(Items from a dataset)

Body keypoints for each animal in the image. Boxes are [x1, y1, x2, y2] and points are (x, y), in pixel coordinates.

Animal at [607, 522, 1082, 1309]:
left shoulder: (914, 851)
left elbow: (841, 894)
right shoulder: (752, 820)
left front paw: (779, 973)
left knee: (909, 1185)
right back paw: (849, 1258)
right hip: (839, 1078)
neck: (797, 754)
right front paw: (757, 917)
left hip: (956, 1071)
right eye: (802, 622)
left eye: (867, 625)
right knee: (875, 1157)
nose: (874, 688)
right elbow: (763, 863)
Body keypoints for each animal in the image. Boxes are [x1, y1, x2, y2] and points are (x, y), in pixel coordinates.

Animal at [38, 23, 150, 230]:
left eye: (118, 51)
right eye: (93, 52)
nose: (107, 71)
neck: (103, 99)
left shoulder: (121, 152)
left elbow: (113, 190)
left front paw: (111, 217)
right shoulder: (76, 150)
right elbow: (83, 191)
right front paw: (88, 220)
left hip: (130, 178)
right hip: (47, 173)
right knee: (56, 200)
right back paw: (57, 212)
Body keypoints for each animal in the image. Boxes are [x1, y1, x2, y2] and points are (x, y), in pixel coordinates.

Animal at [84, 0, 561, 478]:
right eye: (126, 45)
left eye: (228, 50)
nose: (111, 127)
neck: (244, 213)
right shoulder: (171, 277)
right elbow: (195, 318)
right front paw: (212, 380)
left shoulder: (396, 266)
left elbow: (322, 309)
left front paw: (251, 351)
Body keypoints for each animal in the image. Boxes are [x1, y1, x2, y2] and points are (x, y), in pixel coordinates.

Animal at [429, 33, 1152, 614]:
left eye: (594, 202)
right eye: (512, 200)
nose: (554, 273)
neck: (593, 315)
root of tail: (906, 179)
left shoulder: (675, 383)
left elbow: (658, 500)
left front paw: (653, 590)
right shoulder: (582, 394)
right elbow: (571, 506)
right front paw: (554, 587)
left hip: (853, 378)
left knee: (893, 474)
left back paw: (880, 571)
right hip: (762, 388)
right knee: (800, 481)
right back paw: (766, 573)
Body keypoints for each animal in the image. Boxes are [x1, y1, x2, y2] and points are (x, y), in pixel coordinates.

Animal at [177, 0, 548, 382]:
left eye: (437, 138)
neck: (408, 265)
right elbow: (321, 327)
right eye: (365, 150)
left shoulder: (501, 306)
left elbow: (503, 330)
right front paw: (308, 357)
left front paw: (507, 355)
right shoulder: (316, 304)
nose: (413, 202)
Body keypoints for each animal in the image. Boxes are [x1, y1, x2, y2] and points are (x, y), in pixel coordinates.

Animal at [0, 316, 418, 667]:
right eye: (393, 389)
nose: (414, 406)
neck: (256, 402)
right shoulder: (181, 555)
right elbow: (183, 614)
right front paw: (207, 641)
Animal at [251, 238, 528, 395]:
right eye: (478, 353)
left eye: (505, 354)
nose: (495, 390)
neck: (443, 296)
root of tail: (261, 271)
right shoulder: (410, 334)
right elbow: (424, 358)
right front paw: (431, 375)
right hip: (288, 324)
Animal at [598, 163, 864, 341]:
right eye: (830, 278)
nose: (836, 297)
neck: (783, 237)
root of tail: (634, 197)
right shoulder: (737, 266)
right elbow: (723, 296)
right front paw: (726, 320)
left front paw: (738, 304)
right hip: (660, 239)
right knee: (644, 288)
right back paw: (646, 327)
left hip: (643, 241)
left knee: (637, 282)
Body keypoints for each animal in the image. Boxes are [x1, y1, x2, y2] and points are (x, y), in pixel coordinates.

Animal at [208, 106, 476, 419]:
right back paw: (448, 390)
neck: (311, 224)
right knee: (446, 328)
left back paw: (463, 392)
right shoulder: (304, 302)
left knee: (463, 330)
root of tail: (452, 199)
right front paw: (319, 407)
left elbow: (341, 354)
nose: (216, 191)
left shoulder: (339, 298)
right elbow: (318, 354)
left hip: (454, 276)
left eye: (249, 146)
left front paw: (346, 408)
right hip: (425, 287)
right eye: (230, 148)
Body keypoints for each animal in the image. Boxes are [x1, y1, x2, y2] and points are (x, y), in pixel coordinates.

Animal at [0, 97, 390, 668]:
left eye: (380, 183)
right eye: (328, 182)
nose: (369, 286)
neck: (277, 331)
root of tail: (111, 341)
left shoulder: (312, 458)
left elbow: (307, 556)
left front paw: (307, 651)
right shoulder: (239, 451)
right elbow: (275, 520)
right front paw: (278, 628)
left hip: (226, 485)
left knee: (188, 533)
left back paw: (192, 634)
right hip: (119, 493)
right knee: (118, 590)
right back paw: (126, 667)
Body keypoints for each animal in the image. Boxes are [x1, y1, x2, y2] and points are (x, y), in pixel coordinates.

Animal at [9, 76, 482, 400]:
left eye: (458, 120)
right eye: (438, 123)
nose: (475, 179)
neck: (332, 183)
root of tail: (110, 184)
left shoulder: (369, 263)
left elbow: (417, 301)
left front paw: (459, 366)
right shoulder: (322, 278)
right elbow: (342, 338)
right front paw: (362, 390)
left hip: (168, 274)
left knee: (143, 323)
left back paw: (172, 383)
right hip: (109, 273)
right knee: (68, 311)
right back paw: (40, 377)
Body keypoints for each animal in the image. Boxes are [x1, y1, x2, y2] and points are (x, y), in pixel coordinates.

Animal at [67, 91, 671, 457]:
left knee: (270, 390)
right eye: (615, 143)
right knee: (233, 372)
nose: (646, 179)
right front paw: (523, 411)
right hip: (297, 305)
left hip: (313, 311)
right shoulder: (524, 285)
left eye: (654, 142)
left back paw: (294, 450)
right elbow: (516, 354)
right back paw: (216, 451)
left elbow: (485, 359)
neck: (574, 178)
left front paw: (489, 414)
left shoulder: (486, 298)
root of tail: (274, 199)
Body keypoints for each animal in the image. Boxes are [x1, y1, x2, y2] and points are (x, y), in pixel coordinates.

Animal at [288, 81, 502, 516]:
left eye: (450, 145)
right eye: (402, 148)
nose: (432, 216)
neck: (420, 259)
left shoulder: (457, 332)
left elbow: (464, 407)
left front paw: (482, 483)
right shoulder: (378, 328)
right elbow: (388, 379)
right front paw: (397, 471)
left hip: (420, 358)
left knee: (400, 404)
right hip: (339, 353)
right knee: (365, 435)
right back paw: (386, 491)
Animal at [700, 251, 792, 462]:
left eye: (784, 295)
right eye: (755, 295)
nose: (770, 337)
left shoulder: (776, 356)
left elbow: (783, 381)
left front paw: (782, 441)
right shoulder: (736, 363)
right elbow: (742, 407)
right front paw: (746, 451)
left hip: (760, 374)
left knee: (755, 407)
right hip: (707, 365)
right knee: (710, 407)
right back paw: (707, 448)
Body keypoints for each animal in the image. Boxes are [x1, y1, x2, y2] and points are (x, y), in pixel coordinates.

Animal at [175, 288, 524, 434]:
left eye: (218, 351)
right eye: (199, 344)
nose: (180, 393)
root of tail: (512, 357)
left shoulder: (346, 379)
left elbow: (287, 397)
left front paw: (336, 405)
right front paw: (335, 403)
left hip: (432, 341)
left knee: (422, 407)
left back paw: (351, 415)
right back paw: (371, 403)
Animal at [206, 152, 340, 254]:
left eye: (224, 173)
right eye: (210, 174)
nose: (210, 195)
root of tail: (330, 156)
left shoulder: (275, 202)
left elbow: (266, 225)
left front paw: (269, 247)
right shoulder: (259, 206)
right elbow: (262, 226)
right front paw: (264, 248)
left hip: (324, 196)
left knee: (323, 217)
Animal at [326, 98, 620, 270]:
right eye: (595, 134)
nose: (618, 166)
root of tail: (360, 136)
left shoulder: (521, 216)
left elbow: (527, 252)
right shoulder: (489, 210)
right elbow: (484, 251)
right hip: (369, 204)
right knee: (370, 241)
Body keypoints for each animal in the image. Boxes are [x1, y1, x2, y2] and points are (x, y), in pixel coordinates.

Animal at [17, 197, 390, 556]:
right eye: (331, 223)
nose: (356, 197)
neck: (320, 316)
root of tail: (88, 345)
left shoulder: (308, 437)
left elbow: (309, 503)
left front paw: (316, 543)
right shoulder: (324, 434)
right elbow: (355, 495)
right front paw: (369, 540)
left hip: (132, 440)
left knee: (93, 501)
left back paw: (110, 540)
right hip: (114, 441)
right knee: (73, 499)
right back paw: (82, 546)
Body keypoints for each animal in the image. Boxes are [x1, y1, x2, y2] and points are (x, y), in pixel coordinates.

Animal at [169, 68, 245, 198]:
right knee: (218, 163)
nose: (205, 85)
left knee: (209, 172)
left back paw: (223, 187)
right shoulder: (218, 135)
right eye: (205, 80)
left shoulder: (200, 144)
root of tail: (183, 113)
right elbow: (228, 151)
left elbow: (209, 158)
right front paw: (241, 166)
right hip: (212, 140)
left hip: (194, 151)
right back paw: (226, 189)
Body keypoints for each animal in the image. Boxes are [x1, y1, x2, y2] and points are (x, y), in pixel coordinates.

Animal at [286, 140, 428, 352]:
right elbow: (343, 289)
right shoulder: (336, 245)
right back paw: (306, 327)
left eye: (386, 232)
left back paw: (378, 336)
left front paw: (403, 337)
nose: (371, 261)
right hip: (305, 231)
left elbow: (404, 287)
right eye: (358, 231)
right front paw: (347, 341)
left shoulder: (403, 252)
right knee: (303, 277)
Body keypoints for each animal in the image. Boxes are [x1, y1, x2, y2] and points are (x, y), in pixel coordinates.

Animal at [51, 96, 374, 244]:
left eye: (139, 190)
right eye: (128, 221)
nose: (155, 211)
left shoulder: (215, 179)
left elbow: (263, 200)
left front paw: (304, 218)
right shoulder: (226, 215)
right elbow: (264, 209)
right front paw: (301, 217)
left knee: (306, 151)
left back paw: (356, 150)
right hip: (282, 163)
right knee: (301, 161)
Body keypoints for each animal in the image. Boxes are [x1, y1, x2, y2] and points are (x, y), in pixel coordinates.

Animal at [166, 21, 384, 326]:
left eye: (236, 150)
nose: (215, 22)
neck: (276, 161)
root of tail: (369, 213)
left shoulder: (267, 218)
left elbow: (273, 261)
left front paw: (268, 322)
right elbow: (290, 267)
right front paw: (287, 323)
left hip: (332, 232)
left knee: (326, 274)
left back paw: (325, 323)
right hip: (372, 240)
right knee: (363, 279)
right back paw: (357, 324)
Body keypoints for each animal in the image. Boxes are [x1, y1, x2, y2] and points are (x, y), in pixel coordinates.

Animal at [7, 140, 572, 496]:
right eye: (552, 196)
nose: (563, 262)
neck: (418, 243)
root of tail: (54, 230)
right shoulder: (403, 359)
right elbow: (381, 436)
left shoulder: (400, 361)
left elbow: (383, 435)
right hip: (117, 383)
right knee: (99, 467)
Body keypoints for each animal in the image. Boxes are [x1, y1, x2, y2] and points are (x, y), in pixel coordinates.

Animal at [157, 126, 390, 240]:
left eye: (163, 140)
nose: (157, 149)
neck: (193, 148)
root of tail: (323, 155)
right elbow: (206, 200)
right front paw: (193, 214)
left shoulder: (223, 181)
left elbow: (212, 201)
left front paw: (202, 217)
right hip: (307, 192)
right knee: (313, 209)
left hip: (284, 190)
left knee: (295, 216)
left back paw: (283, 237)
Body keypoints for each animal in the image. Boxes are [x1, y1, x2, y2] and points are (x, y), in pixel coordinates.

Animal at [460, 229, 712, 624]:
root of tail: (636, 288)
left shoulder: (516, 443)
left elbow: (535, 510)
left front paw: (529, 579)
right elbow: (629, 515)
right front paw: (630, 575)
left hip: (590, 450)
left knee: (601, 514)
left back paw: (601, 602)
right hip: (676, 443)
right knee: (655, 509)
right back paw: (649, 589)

• [TASK DETAILS] What are the lines, exactly as written above, from the line with "nose: (554, 273)" to the line with "right shoulder: (316, 304)", both included? Output only those.

• [SOLUTION]
nose: (554, 273)
neck: (593, 315)
root of tail: (906, 179)
left shoulder: (675, 383)
left elbow: (658, 500)
left front paw: (653, 590)
right shoulder: (582, 394)
right elbow: (571, 506)
right front paw: (554, 587)
left hip: (853, 378)
left knee: (893, 474)
left back paw: (880, 571)
right hip: (762, 388)
right knee: (800, 481)
right back paw: (766, 573)
Body keypoints for each animal in the image. Boxes are [x1, y1, x2, y2] and points are (x, y), in pixel coordinates.

Animal at [177, 0, 548, 382]:
left eye: (437, 138)
neck: (408, 265)
right elbow: (321, 327)
right eye: (365, 150)
left shoulder: (501, 306)
left elbow: (503, 330)
right front paw: (308, 357)
left front paw: (507, 355)
right shoulder: (316, 304)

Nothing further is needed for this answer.